# Written task
Once you find the line with "၀န်ဆောင်မှုများ" in the data that follows, repeat it and every line after it exactly, through the line with "ဗွီအိုအေ မိုဘိုင်းလ်အက်ပ်များ ဒေါင်းလုတ်ယူရန်".

# Data section
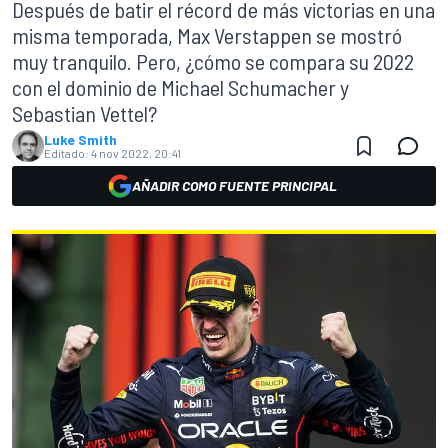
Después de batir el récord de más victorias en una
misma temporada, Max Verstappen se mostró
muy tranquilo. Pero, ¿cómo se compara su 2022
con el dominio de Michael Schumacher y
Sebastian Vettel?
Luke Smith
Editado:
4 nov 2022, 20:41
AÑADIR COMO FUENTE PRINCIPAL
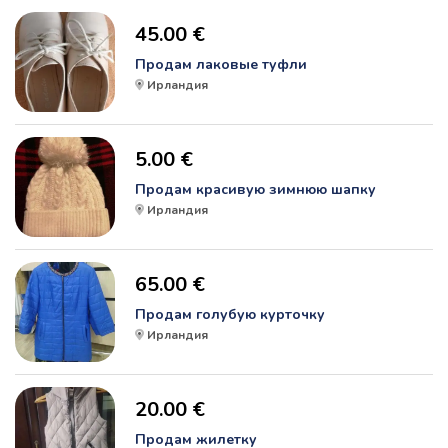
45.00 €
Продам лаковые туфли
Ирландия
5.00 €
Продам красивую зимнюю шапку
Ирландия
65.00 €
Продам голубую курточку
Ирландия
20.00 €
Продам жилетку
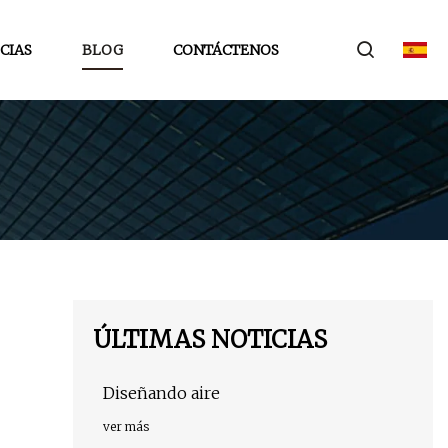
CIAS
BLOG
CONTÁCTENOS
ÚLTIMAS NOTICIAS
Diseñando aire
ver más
---
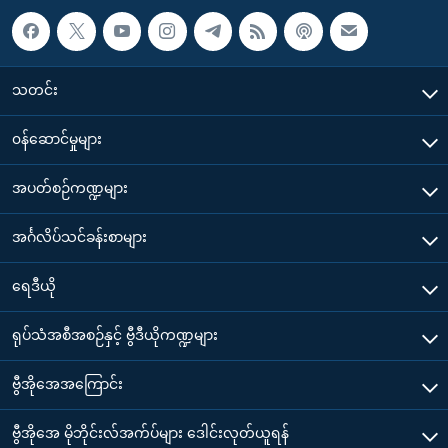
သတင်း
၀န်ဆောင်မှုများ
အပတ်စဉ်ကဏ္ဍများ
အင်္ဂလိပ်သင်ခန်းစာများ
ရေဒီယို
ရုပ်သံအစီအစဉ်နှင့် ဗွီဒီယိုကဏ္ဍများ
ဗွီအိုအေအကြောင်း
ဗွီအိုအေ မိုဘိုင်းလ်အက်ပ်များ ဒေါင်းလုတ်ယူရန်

# Response area
၀န်ဆောင်မှုများ
အပတ်စဉ်ကဏ္ဍများ
အင်္ဂလိပ်သင်ခန်းစာများ
ရေဒီယို
ရုပ်သံအစီအစဉ်နှင့် ဗွီဒီယိုကဏ္ဍများ
ဗွီအိုအေအကြောင်း
ဗွီအိုအေ မိုဘိုင်းလ်အက်ပ်များ ဒေါင်းလုတ်ယူရန်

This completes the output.